**Problem:**
Print the listing below exactly, images excluded.

Provided material Start Marker

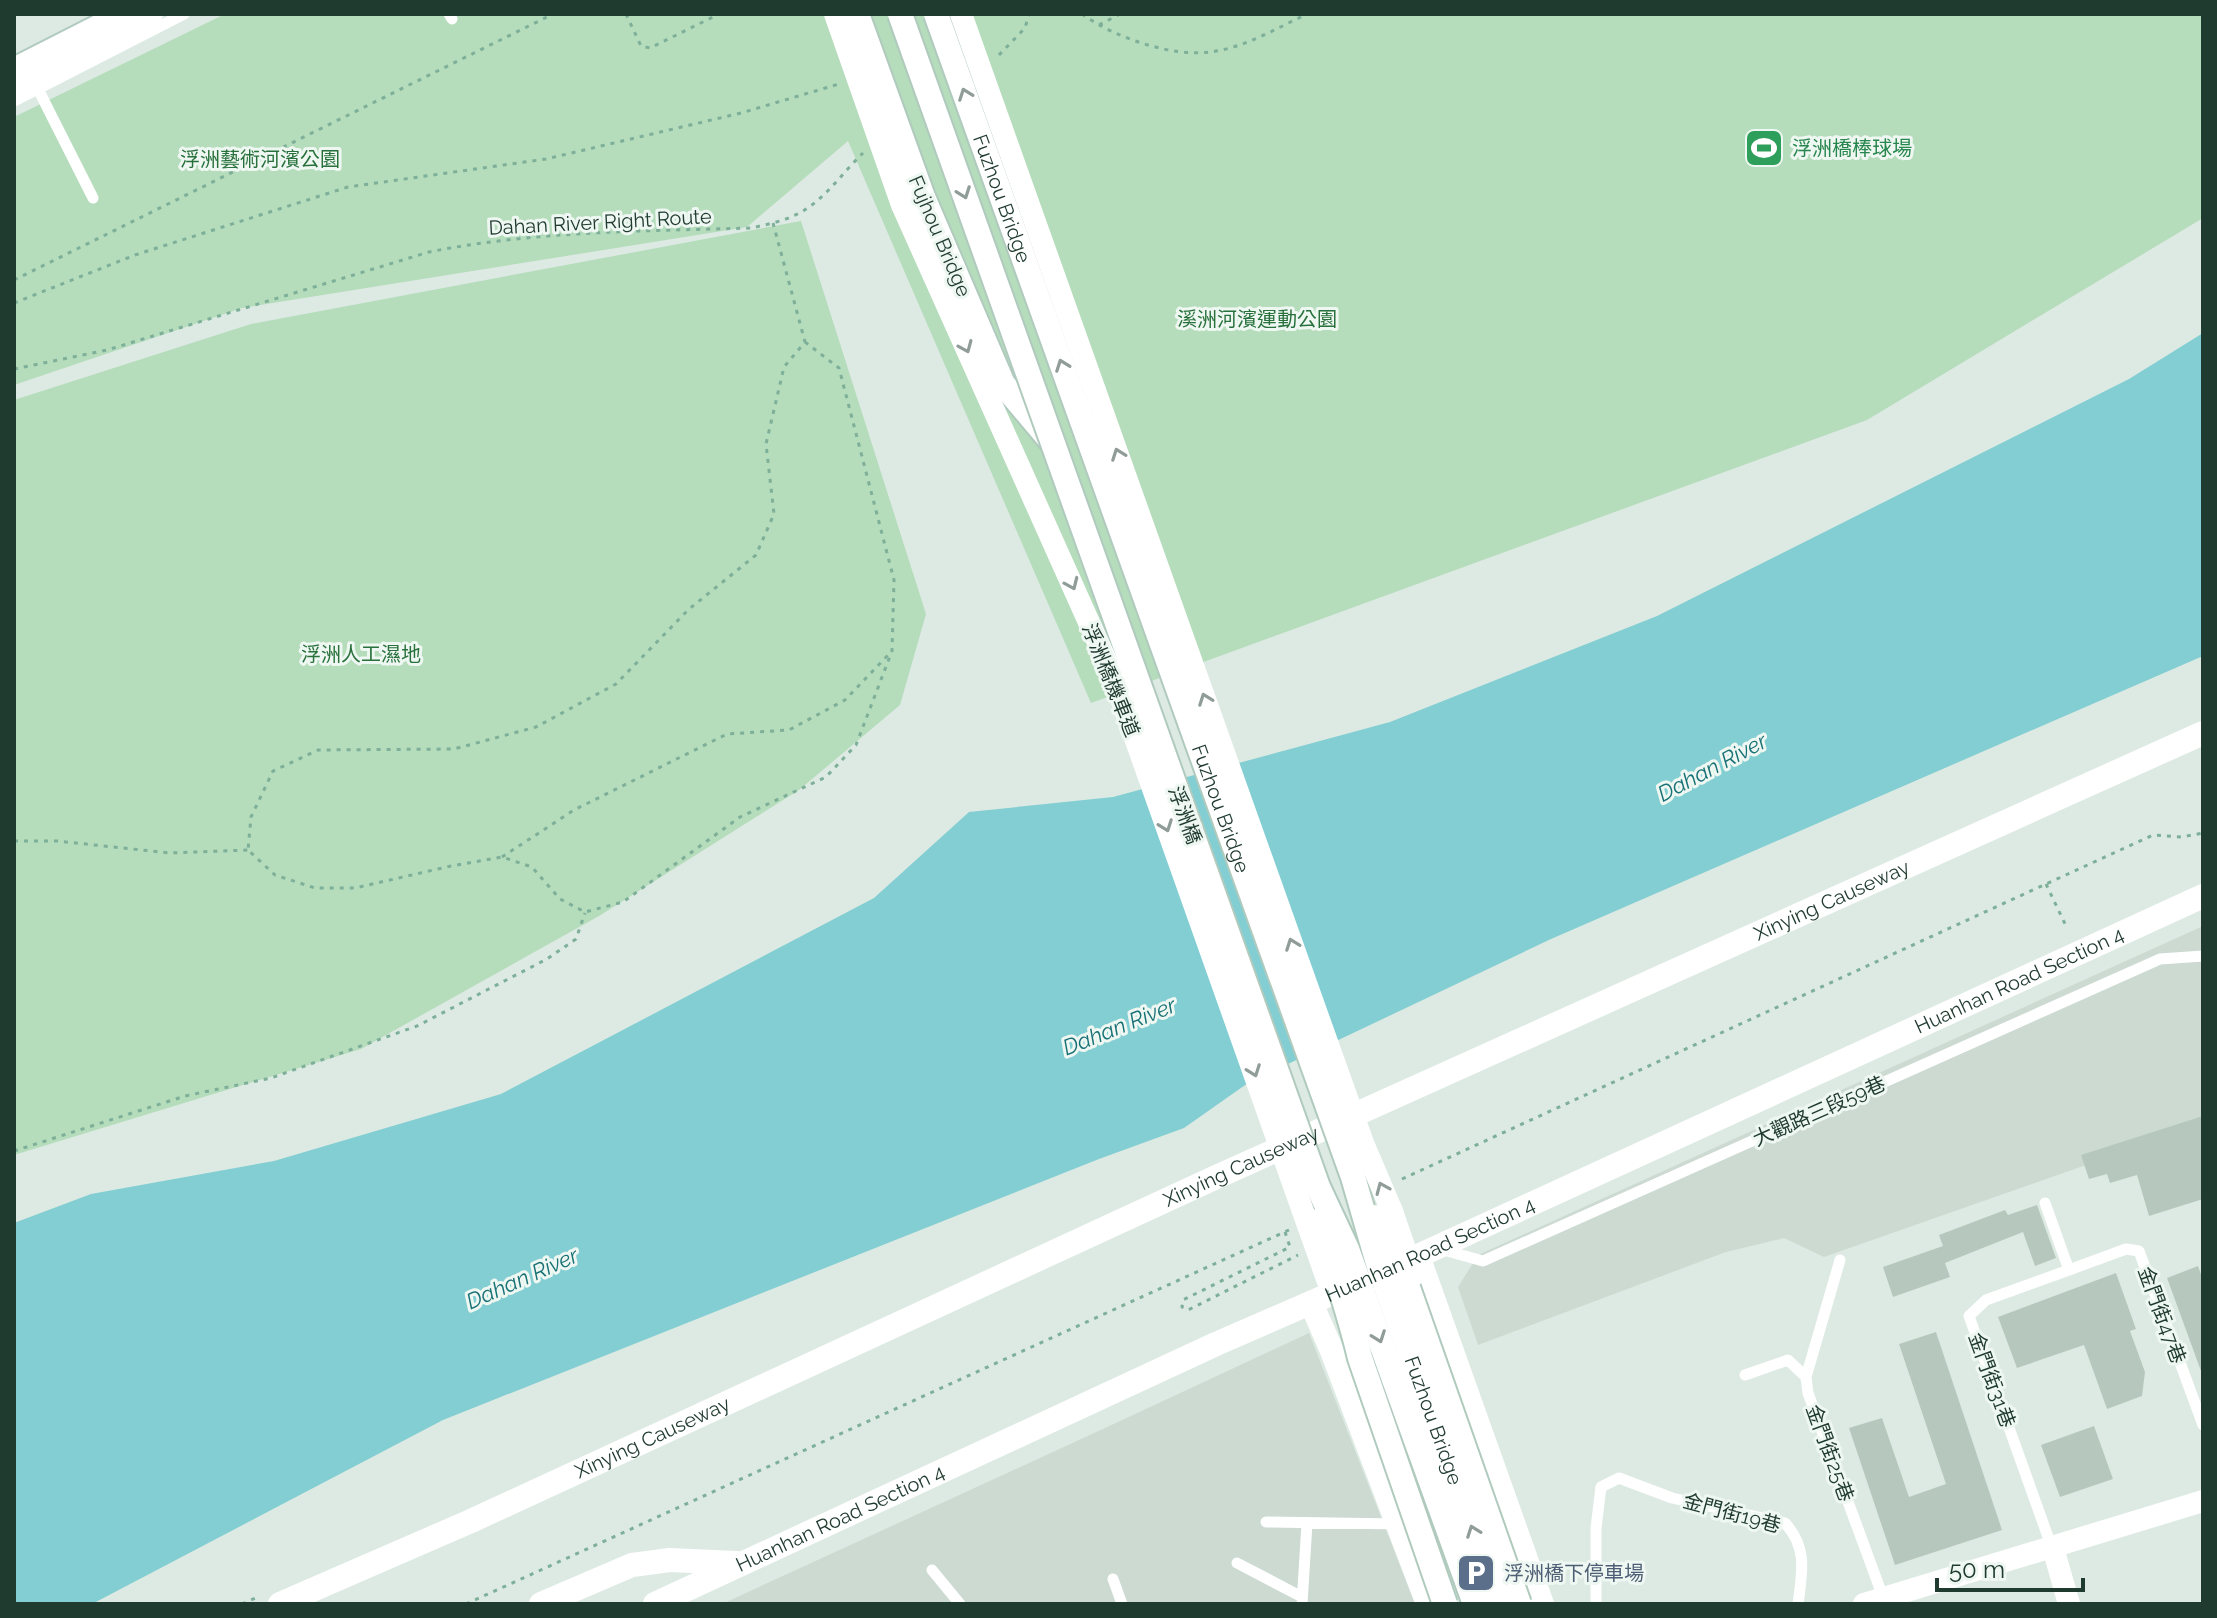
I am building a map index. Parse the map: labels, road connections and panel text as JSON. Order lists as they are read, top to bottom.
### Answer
{
  "streets": {
    "main road": [
      "Fuzhou Bridge",
      "Fujhou Bridge",
      "浮洲橋",
      "Xinying Causeway",
      "Huanhan Road Section 4"
    ],
    "street": ["浮洲橋機車道"],
    "lane": [
      "大觀路三段59巷",
      "金門街47巷",
      "金門街31巷",
      "金門街25巷",
      "金門街19巷"
    ],
    "path": ["Dahan River Right Route"]
  },
  "crossings": [
    ["Fuzhou Bridge", "Fujhou Bridge"],
    ["Fuzhou Bridge", "浮洲橋"],
    ["Fujhou Bridge", "浮洲橋"],
    ["Huanhan Road Section 4", "大觀路三段59巷"],
    ["金門街47巷", "金門街31巷"]
  ],
  "water": ["Dahan River"],
  "parks": ["浮洲藝術河濱公園", "溪洲河濱運動公園", "浮洲人工濕地"],
  "places": {
    "sports": ["浮洲橋棒球場"],
    "parking": ["浮洲橋下停車場"]
  },
  "scale_bar": "50 m"
}
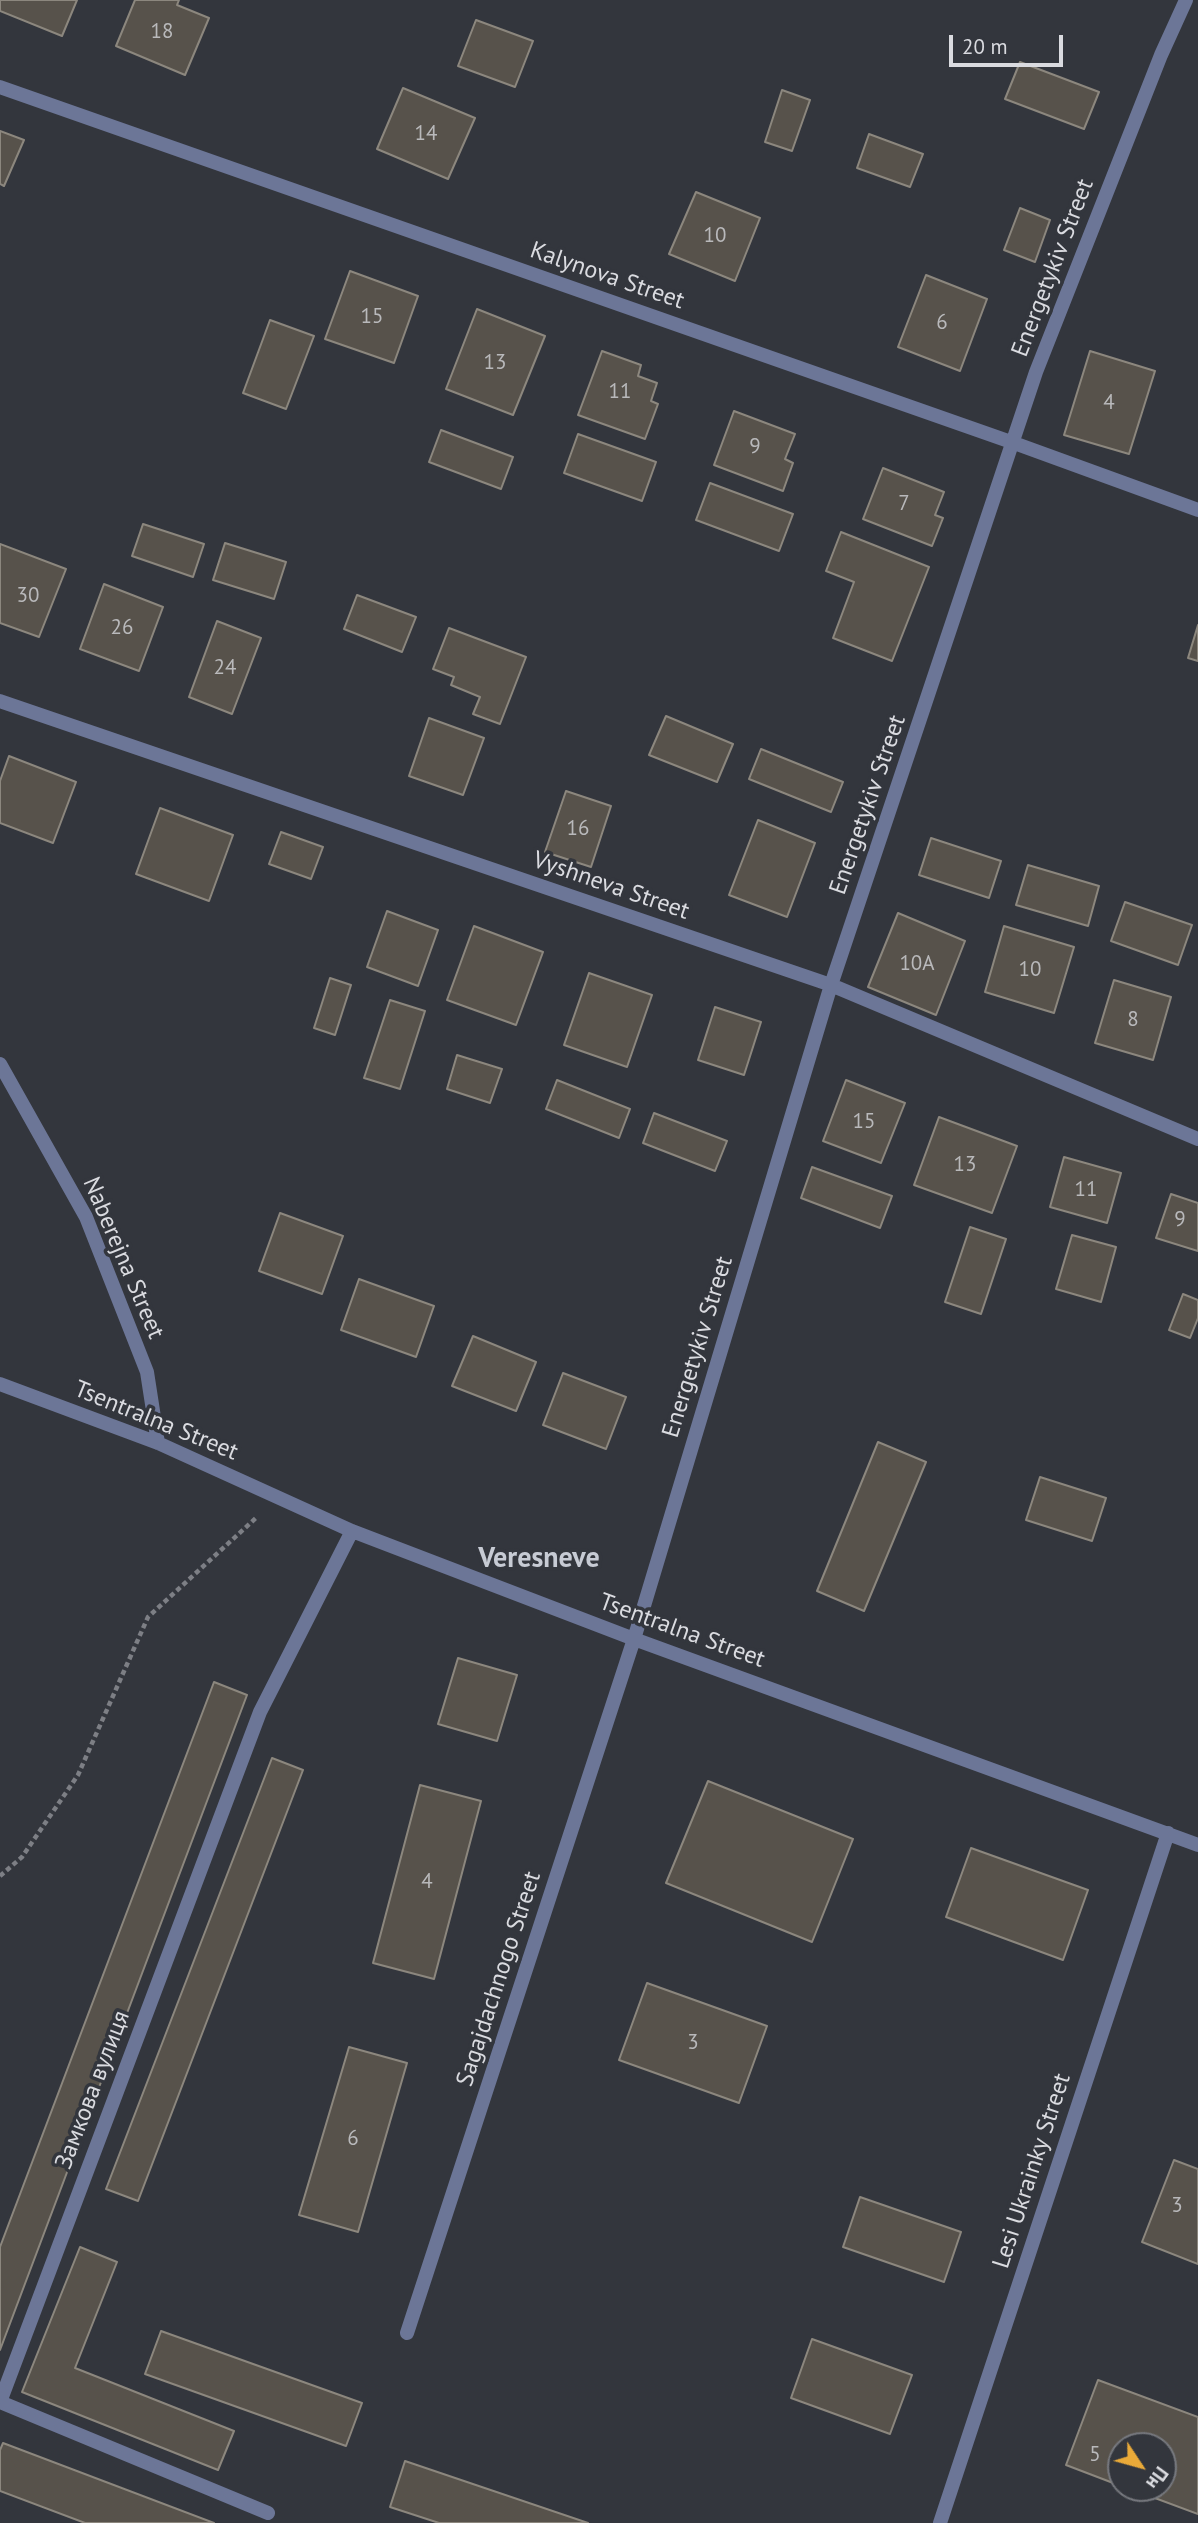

Provided material End Marker

**Output for this task:**
I am building a map index. Parse the map: labels, road connections and panel text as JSON. Order lists as they are read, top to bottom.
### Answer
{
  "streets": {
    "main road": [
      "Fuzhou Bridge",
      "Fujhou Bridge",
      "浮洲橋",
      "Xinying Causeway",
      "Huanhan Road Section 4"
    ],
    "street": ["浮洲橋機車道"],
    "lane": [
      "大觀路三段59巷",
      "金門街47巷",
      "金門街31巷",
      "金門街25巷",
      "金門街19巷"
    ],
    "path": ["Dahan River Right Route"]
  },
  "crossings": [
    ["Fuzhou Bridge", "Fujhou Bridge"],
    ["Fuzhou Bridge", "浮洲橋"],
    ["Fujhou Bridge", "浮洲橋"],
    ["Huanhan Road Section 4", "大觀路三段59巷"],
    ["金門街47巷", "金門街31巷"]
  ],
  "water": ["Dahan River"],
  "parks": ["浮洲藝術河濱公園", "溪洲河濱運動公園", "浮洲人工濕地"],
  "places": {
    "sports": ["浮洲橋棒球場"],
    "parking": ["浮洲橋下停車場"]
  },
  "scale_bar": "50 m"
}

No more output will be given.